- PROBLEM DESCRIPTION
In the material below, swap "Вихідний" for "Зачинено" and reproduce the text with nothing else altered. Leave the pictures out of your answer.

- TASK INPUT
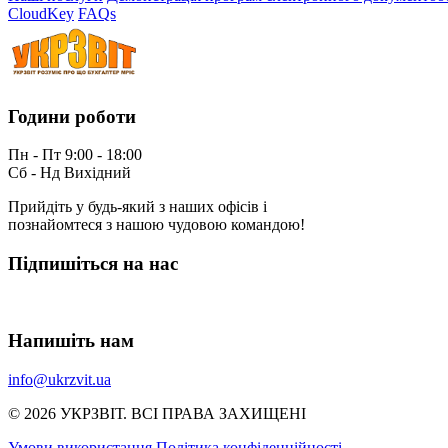
CloudKey
FAQs
Години роботи
Пн - Пт 9:00 - 18:00
Сб - Нд Вихідний
Прийдіть у будь-який з наших офісів і
познайомтеся з нашою чудовою командою!
Підпишіться на нас
Напишіть нам
info@ukrzvit.ua
© 2026 УКРЗВIТ. ВСI ПРАВА ЗАХИЩЕНI
Умови використання
Політика конфіденційності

- WRITTEN REPLY
CloudKey
FAQs
Години роботи
Пн - Пт 9:00 - 18:00
Сб - Нд Зачинено
Прийдіть у будь-який з наших офісів і
познайомтеся з нашою чудовою командою!
Підпишіться на нас
Напишіть нам
info@ukrzvit.ua
© 2026 УКРЗВIТ. ВСI ПРАВА ЗАХИЩЕНI
Умови використання
Політика конфіденційності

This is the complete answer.